COMPASSION must not be used for routine personal, business, or commercial flights. COMPASSION must not be used for positioning or ferry flights when during the times of flight an actual public benefit flying mission is not being conducted; EXCEPT that it may be used when there is a demonstrable need for appropriate (but not priority) handling by ATC. Such need might be to complete in a timely fashion a subsequent public benefit flight mission. COMPASSION must not be used for flights other than those defined in this document unless permission is obtained beforehand from the Air Care Alliance or the Federal Aviation Administration. See AC 120-26H paragraph 11.a.

Instructions for Use on Flight Plans:

These instructions are demonstrated in the examples below. Pilots must file a flight plan using all normal procedures, with the following two differences:

1) In the block used for the aircraft registration (tail) number the pilot shall enter the ICAO Three-Letter Identifier CMF followed by three or four additional characters or numbers, consisting of the final three or four characters of the actual tail number of the aircraft to be used. (The block can hold a maximum of seven characters).

Normally pilots would use the last three characters of the tail number, unless it is known that another aircraft using the same number might be flying in the same area, in which case the last four characters would be used in order to avoid confusion.


 Actual Aircraft Tail number:  N7371G

    Aircraft Registration Block Entry: CMF71G  ( or: CMF371G )

        (DO NOT USE the incorrect overlong entry: CMF7371G)

2) In the REMARKS block the pilot should enter, separated by spaces, first the word COMPASSION followed by the full registration (tail) number of the aircraft, followed by the name of the public benefit flying organization (if any), and then any other remarks.



 …[Followed by any other remarks]

Radio Usage:

Normally pilots will identify themselves to ATC on initial call-up using the word COMPASSION and the chosen three or four letters from their tail number as shown in the flight plan:


 “City Approach, COMPASSION Seven One Golf level at three thousand feet.”


Pilots and volunteer pilot organizations are strongly cautioned NOT to use the call sign LIFEGUARD except for situations as defined in the Airmen’s Information Manual (see AIM 424 a or b), military AIR EVAC manuals, air traffic control handbooks, and/or other official documents.

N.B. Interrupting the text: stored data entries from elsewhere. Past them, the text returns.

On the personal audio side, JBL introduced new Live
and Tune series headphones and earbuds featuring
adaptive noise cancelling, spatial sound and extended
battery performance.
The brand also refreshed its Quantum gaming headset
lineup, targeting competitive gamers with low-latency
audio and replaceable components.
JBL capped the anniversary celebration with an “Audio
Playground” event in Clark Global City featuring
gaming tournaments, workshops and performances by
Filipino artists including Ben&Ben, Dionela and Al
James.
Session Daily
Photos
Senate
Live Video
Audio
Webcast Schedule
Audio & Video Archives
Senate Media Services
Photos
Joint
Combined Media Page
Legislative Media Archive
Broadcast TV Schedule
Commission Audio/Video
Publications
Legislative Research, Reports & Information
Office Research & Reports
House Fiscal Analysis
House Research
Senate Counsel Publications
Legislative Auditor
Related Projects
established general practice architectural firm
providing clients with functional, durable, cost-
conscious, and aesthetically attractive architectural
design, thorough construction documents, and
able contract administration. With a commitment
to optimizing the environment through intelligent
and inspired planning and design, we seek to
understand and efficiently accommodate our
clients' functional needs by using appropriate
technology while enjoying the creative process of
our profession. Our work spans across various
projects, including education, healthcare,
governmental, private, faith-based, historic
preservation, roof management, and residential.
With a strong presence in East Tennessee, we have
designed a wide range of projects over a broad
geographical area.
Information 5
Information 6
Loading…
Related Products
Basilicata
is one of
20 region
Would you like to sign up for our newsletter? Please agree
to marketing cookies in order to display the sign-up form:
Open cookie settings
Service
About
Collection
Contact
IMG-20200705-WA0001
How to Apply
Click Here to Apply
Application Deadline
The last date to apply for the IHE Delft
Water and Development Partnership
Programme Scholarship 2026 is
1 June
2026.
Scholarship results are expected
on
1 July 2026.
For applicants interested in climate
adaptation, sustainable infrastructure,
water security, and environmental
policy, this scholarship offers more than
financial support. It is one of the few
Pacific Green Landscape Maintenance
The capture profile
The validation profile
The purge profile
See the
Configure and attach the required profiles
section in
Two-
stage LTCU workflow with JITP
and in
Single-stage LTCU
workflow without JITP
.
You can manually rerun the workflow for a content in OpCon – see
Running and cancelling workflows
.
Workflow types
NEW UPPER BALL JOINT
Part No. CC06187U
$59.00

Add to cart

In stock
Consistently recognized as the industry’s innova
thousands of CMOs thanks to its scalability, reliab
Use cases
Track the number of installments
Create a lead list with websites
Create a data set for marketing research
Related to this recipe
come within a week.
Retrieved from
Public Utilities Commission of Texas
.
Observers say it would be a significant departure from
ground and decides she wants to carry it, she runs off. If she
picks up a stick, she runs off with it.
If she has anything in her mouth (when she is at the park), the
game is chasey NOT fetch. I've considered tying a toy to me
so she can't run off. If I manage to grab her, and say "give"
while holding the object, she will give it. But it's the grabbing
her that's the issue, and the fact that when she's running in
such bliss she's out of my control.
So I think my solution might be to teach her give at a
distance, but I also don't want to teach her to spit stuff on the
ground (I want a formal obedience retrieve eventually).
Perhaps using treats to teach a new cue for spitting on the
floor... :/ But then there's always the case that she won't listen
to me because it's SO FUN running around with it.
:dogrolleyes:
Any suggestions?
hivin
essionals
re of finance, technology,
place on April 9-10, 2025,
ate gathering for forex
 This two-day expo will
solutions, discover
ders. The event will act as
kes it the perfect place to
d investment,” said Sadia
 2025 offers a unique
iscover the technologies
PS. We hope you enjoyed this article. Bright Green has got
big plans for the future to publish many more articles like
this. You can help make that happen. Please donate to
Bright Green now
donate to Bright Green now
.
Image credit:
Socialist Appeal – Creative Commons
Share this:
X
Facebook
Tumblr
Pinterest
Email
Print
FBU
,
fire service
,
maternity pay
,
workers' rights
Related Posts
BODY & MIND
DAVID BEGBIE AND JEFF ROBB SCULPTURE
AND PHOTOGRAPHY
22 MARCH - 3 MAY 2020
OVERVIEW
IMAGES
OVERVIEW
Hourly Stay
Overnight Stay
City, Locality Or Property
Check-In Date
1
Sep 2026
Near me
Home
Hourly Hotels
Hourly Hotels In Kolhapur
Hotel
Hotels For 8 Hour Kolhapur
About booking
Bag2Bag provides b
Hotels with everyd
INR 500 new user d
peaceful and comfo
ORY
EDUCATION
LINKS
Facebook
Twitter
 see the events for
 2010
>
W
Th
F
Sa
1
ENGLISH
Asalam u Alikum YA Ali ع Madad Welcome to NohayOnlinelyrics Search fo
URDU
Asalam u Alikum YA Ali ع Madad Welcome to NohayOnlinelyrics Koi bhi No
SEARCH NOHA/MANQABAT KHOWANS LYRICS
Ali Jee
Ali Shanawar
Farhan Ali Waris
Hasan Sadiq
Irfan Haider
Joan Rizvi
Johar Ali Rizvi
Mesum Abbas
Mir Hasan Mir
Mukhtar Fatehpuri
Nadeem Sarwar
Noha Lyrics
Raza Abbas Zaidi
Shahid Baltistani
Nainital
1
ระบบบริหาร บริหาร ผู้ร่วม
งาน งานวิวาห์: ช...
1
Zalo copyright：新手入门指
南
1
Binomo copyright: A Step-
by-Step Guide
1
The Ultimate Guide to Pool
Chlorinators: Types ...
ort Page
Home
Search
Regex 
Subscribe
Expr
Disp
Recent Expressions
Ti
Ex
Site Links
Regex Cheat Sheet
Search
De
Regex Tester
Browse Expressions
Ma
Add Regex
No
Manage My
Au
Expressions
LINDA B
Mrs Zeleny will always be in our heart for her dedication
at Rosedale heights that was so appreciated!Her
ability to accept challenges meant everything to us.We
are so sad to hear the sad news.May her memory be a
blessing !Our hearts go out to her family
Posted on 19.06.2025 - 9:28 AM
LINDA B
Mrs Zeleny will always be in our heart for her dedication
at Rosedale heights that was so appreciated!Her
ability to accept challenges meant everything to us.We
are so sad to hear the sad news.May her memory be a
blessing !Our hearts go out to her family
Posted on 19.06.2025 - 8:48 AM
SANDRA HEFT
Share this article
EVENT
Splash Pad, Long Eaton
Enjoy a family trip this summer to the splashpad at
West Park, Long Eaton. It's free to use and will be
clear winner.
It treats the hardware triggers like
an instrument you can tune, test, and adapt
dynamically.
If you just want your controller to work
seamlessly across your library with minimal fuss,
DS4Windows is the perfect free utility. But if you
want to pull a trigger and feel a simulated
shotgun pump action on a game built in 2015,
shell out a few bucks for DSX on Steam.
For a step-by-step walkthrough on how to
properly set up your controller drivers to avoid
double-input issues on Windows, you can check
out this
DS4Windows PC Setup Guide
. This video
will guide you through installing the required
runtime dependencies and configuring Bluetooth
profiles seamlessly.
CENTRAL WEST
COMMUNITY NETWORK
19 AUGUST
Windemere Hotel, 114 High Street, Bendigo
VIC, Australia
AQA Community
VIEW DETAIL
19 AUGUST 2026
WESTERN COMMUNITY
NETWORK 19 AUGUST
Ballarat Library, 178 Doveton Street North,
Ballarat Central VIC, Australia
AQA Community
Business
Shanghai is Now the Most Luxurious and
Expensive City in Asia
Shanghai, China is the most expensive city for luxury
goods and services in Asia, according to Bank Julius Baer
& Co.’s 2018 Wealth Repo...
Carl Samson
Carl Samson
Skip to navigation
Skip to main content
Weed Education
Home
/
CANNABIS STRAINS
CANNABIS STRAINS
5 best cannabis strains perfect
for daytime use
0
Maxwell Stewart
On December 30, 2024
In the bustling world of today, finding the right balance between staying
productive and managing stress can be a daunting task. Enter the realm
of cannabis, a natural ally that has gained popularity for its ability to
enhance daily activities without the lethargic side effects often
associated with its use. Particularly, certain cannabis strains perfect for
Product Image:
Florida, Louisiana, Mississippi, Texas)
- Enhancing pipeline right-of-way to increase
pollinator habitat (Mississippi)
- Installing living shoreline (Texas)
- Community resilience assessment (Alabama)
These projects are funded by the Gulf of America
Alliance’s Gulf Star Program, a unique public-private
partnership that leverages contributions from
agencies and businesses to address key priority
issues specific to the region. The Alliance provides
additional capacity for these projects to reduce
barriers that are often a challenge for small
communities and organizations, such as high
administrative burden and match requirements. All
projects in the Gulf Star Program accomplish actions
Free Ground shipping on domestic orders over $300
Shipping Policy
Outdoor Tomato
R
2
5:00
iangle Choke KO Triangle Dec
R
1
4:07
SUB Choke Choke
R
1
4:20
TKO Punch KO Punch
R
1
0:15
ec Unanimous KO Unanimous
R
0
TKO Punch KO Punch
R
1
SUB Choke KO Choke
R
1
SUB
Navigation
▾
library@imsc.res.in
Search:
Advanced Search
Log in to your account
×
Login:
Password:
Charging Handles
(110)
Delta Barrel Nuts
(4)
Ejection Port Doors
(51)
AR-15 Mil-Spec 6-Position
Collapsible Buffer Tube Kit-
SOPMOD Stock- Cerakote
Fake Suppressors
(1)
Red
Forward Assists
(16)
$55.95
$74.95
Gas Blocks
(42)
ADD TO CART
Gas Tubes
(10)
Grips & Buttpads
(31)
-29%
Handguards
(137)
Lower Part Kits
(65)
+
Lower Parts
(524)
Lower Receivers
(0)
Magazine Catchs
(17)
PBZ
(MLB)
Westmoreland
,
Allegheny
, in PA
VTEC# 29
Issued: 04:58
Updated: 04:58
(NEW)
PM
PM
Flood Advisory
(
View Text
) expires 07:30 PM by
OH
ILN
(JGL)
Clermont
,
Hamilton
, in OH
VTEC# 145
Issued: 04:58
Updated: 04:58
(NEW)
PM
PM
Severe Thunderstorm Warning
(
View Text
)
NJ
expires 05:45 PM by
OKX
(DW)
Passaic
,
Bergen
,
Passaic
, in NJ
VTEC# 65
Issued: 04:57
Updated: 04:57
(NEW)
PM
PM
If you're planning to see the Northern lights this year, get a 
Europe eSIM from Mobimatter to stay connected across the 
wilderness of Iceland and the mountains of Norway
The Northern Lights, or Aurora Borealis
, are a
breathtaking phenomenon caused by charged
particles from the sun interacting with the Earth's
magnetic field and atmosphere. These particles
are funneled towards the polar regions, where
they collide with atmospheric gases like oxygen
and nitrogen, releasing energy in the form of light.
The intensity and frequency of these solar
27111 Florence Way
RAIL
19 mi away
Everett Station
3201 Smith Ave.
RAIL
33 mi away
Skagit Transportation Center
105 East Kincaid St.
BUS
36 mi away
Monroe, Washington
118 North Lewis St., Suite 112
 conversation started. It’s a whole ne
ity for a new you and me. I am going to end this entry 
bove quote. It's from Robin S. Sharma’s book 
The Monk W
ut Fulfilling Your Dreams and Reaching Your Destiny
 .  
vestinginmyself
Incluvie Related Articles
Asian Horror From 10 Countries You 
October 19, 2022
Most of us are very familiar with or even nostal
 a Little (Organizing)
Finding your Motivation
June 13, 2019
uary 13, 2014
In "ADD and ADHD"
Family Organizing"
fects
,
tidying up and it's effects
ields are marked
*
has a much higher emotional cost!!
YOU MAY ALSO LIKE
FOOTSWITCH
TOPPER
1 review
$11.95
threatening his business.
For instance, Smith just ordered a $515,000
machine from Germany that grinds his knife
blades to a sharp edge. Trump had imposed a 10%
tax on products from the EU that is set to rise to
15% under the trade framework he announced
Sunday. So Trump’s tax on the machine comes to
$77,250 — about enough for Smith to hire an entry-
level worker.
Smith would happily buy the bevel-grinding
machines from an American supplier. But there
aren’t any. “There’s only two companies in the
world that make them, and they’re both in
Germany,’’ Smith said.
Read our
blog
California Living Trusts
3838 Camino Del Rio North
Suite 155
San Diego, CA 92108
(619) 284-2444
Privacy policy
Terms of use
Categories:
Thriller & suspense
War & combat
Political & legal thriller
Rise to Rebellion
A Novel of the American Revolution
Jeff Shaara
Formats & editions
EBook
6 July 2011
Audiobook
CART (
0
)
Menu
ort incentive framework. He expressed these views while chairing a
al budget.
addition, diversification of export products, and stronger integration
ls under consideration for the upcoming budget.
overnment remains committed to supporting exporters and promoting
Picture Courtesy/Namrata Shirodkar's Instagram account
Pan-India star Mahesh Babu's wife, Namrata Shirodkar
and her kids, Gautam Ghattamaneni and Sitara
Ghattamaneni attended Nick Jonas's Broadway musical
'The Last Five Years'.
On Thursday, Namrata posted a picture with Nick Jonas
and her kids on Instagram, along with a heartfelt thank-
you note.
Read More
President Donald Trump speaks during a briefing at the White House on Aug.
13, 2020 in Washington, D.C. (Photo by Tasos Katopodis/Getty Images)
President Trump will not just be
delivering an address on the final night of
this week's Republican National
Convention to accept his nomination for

Using or requesting LIFEGUARD or the L prefix is considered to be a de facto request for priority handling, which could cause diversion of other aircraft and possibly great disruption of operations conducted by other users. It is intended to be of use when expeditious flight handling is required.

The new call sign COMPASSION is now available to identify the nature of public benefit flying missions and would normally be used for most volunteer-flown service missions.

However, should a transported person’s medical condition deteriorate in flight or other conditions apply that justify expeditious handling on a priority basis, then LIFEGUARD should be considered as likely more appropriate for use. ATC personnel can assist a pilot in making that decision, but pilots are advised to familiarize themselves with call sign usage and not to hesitate to use LIFEGUARD if safety or medical necessity warrant its use, including changing a flight to LIFEGUARD during flight if appropriate.

COMPASSION likewise has been designated to serve the public convenience, good, and necessity and we strongly encourage pilots to adopt its use for public benefit flying missions. However, some ATC personnel may be unfamiliar with the new call sign, so do be prepared to use traditional filing methods and do not be argumentative.

Also note that should pilots or organizations abuse the use of the call sign then the Air Care Alliance or the FAA can withdraw permission for its use or institute additional restrictions on its use. Likewise, should the Air Care Alliance fail to specify and authorize use of the call sign in a safe, fair, and non-discriminatory fashion then FAA may choose to revoke the authority for the use of the call sign by the Air Care Alliance and its designees.